### What to work on
Copy out each of the following lines word for word, with no changes.

### Record set

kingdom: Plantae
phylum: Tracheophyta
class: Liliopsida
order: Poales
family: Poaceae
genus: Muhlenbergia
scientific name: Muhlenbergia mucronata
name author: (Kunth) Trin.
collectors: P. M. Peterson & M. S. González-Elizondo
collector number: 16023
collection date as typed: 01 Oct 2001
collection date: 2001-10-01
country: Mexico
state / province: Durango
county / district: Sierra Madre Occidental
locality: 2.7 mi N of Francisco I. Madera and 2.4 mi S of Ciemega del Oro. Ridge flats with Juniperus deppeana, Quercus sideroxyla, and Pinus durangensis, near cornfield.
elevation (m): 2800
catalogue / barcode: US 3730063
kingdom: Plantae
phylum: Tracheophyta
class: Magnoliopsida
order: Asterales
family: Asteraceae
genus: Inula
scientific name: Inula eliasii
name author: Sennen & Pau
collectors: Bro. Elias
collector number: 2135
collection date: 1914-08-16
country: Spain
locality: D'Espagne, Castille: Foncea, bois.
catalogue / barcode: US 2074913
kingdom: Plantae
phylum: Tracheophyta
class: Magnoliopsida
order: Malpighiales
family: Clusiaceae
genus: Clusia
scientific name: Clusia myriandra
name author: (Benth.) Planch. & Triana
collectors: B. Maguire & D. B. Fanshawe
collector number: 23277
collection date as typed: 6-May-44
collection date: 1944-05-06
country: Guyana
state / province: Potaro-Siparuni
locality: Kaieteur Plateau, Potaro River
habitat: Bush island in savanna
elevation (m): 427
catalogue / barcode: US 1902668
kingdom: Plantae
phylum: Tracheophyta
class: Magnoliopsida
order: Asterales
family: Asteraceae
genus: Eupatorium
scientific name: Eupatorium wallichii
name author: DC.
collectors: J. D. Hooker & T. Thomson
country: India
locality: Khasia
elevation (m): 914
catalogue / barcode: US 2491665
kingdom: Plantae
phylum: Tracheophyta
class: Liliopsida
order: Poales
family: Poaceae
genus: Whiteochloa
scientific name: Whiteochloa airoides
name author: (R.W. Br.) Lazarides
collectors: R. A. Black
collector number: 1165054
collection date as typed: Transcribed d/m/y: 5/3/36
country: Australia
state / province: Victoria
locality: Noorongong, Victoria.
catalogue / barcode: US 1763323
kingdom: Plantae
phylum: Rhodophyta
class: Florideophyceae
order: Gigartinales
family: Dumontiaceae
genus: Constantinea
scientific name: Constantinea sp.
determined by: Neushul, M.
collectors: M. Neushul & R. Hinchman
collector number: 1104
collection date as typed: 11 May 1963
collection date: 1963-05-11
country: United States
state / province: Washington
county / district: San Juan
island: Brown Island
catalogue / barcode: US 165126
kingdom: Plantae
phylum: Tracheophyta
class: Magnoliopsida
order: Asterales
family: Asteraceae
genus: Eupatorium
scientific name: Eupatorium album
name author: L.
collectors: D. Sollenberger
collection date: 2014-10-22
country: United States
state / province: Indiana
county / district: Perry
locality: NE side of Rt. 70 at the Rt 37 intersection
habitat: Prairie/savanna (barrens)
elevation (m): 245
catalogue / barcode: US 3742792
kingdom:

### Answer
kingdom: Plantae
phylum: Tracheophyta
class: Liliopsida
order: Poales
family: Poaceae
genus: Muhlenbergia
scientific name: Muhlenbergia mucronata
name author: (Kunth) Trin.
collectors: P. M. Peterson & M. S. González-Elizondo
collector number: 16023
collection date as typed: 01 Oct 2001
collection date: 2001-10-01
country: Mexico
state / province: Durango
county / district: Sierra Madre Occidental
locality: 2.7 mi N of Francisco I. Madera and 2.4 mi S of Ciemega del Oro. Ridge flats with Juniperus deppeana, Quercus sideroxyla, and Pinus durangensis, near cornfield.
elevation (m): 2800
catalogue / barcode: US 3730063
kingdom: Plantae
phylum: Tracheophyta
class: Magnoliopsida
order: Asterales
family: Asteraceae
genus: Inula
scientific name: Inula eliasii
name author: Sennen & Pau
collectors: Bro. Elias
collector number: 2135
collection date: 1914-08-16
country: Spain
locality: D'Espagne, Castille: Foncea, bois.
catalogue / barcode: US 2074913
kingdom: Plantae
phylum: Tracheophyta
class: Magnoliopsida
order: Malpighiales
family: Clusiaceae
genus: Clusia
scientific name: Clusia myriandra
name author: (Benth.) Planch. & Triana
collectors: B. Maguire & D. B. Fanshawe
collector number: 23277
collection date as typed: 6-May-44
collection date: 1944-05-06
country: Guyana
state / province: Potaro-Siparuni
locality: Kaieteur Plateau, Potaro River
habitat: Bush island in savanna
elevation (m): 427
catalogue / barcode: US 1902668
kingdom: Plantae
phylum: Tracheophyta
class: Magnoliopsida
order: Asterales
family: Asteraceae
genus: Eupatorium
scientific name: Eupatorium wallichii
name author: DC.
collectors: J. D. Hooker & T. Thomson
country: India
locality: Khasia
elevation (m): 914
catalogue / barcode: US 2491665
kingdom: Plantae
phylum: Tracheophyta
class: Liliopsida
order: Poales
family: Poaceae
genus: Whiteochloa
scientific name: Whiteochloa airoides
name author: (R.W. Br.) Lazarides
collectors: R. A. Black
collector number: 1165054
collection date as typed: Transcribed d/m/y: 5/3/36
country: Australia
state / province: Victoria
locality: Noorongong, Victoria.
catalogue / barcode: US 1763323
kingdom: Plantae
phylum: Rhodophyta
class: Florideophyceae
order: Gigartinales
family: Dumontiaceae
genus: Constantinea
scientific name: Constantinea sp.
determined by: Neushul, M.
collectors: M. Neushul & R. Hinchman
collector number: 1104
collection date as typed: 11 May 1963
collection date: 1963-05-11
country: United States
state / province: Washington
county / district: San Juan
island: Brown Island
catalogue / barcode: US 165126
kingdom: Plantae
phylum: Tracheophyta
class: Magnoliopsida
order: Asterales
family: Asteraceae
genus: Eupatorium
scientific name: Eupatorium album
name author: L.
collectors: D. Sollenberger
collection date: 2014-10-22
country: United States
state / province: Indiana
county / district: Perry
locality: NE side of Rt. 70 at the Rt 37 intersection
habitat: Prairie/savanna (barrens)
elevation (m): 245
catalogue / barcode: US 3742792
kingdom:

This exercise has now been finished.